Try it>
Each line of the data should be duplicated precisely.

Data provided>
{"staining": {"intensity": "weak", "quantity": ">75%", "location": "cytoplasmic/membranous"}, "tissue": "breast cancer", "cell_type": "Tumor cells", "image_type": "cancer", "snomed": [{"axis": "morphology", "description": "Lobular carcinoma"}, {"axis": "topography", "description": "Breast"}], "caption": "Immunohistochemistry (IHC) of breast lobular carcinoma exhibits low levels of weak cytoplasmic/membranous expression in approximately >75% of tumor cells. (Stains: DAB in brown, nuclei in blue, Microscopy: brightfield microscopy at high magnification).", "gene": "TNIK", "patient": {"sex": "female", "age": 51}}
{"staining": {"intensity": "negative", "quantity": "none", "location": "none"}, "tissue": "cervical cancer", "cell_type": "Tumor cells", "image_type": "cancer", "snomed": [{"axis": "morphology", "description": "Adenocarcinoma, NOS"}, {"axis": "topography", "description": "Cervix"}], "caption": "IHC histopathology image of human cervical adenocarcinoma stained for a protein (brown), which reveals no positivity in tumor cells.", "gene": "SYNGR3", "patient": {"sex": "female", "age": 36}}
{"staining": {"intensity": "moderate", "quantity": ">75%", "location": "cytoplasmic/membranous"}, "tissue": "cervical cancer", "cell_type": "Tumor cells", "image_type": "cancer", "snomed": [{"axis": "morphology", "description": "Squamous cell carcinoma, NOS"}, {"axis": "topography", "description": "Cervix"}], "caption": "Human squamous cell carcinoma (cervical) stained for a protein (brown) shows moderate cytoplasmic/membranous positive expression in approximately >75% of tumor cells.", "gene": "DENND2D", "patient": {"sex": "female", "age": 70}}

Solution to this task>
{"staining": {"intensity": "weak", "quantity": ">75%", "location": "cytoplasmic/membranous"}, "tissue": "breast cancer", "cell_type": "Tumor cells", "image_type": "cancer", "snomed": [{"axis": "morphology", "description": "Lobular carcinoma"}, {"axis": "topography", "description": "Breast"}], "caption": "Immunohistochemistry (IHC) of breast lobular carcinoma exhibits low levels of weak cytoplasmic/membranous expression in approximately >75% of tumor cells. (Stains: DAB in brown, nuclei in blue, Microscopy: brightfield microscopy at high magnification).", "gene": "TNIK", "patient": {"sex": "female", "age": 51}}
{"staining": {"intensity": "negative", "quantity": "none", "location": "none"}, "tissue": "cervical cancer", "cell_type": "Tumor cells", "image_type": "cancer", "snomed": [{"axis": "morphology", "description": "Adenocarcinoma, NOS"}, {"axis": "topography", "description": "Cervix"}], "caption": "IHC histopathology image of human cervical adenocarcinoma stained for a protein (brown), which reveals no positivity in tumor cells.", "gene": "SYNGR3", "patient": {"sex": "female", "age": 36}}
{"staining": {"intensity": "moderate", "quantity": ">75%", "location": "cytoplasmic/membranous"}, "tissue": "cervical cancer", "cell_type": "Tumor cells", "image_type": "cancer", "snomed": [{"axis": "morphology", "description": "Squamous cell carcinoma, NOS"}, {"axis": "topography", "description": "Cervix"}], "caption": "Human squamous cell carcinoma (cervical) stained for a protein (brown) shows moderate cytoplasmic/membranous positive expression in approximately >75% of tumor cells.", "gene": "DENND2D", "patient": {"sex": "female", "age": 70}}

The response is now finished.